The lines below from the one with "of Δ m 2 21" up to and including the one with "Figure 11. Implementation" are what you should set down, exactly and without pictures.

▶ _Exercise inputs_
____
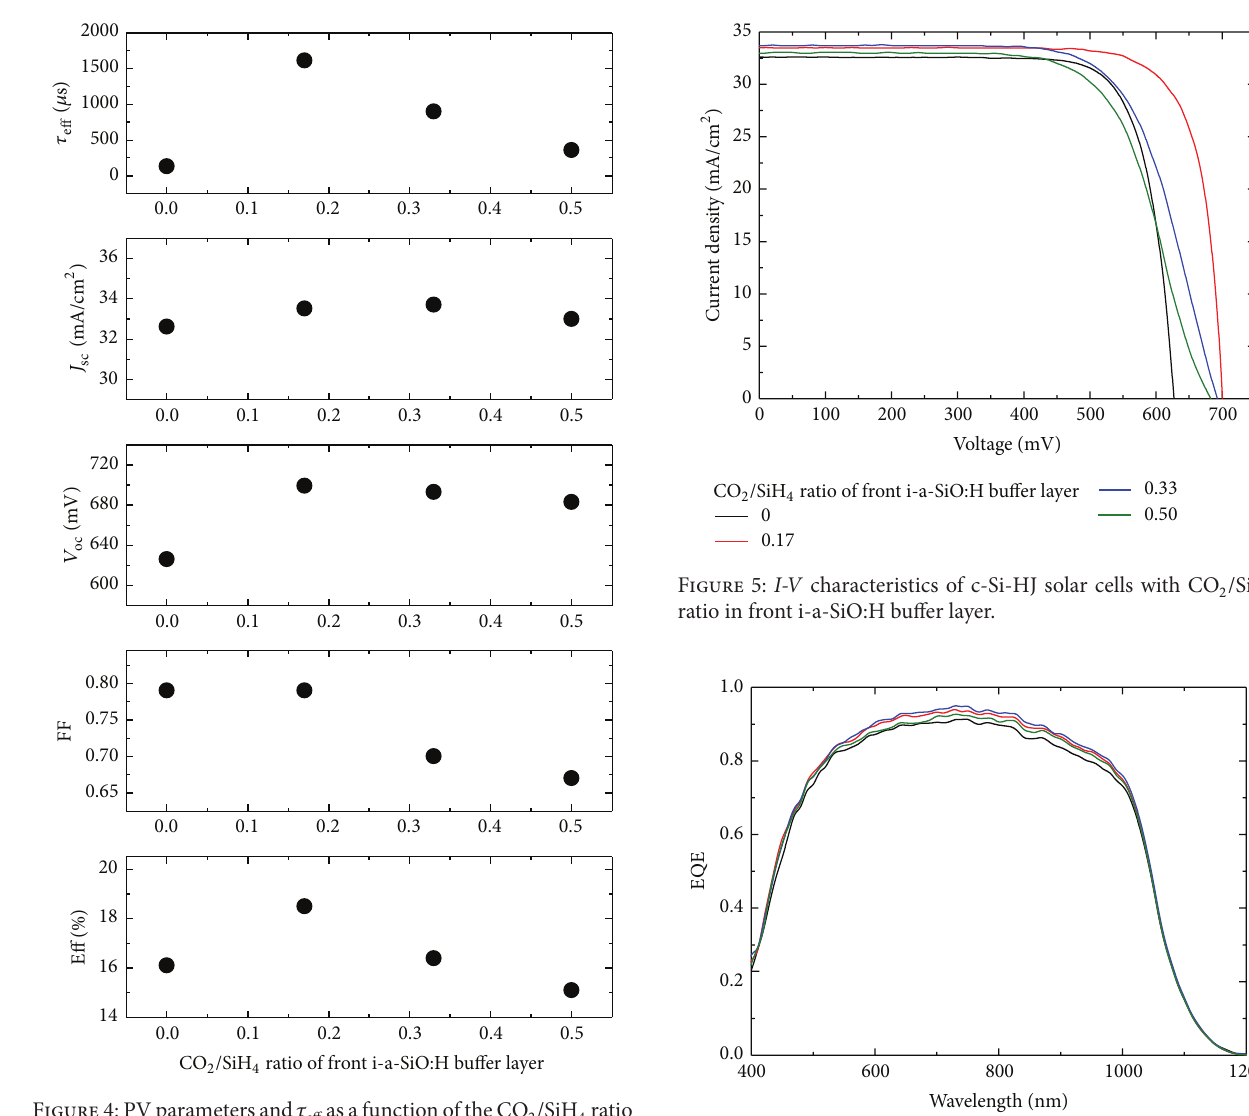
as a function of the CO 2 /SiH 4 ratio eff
____
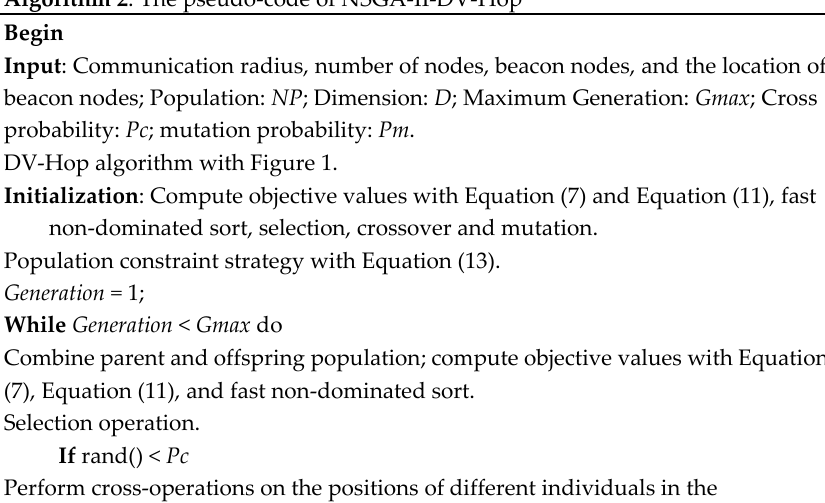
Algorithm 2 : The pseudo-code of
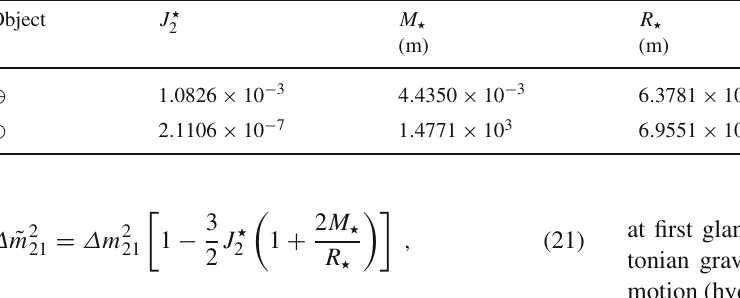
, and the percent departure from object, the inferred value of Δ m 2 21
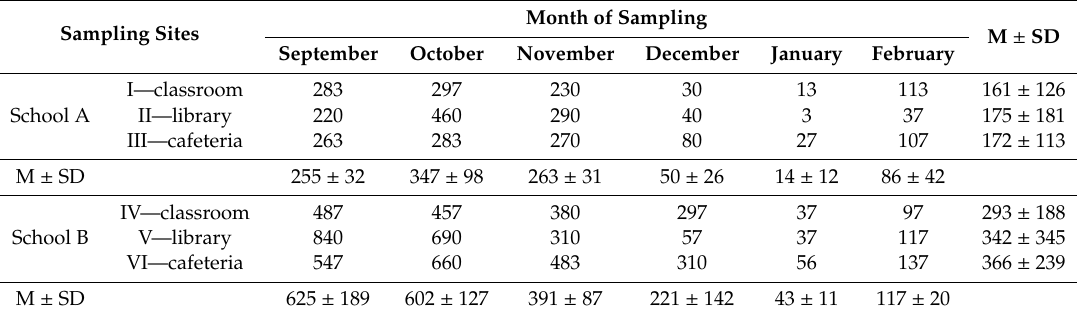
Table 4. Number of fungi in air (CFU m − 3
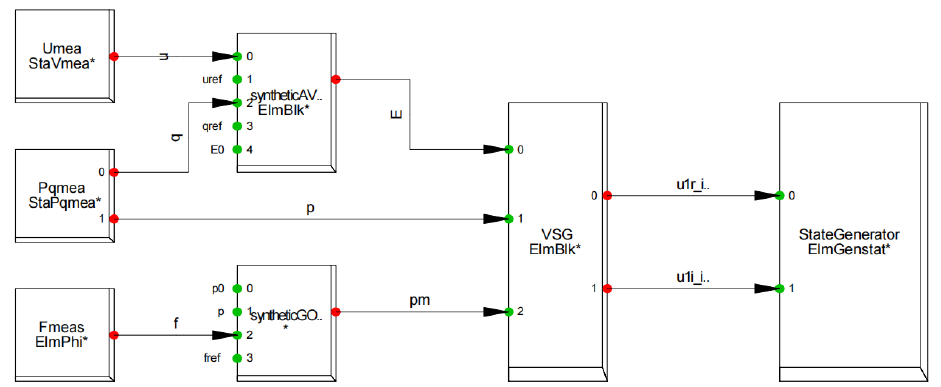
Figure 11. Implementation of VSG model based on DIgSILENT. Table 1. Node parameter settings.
____
▶ _Response to this task_
, and the percent departure from object, the inferred value of Δ m 2 21
Table 4. Number of fungi in air (CFU m − 3
Figure 11. Implementation of VSG model based on DIgSILENT. Table 1. Node parameter settings.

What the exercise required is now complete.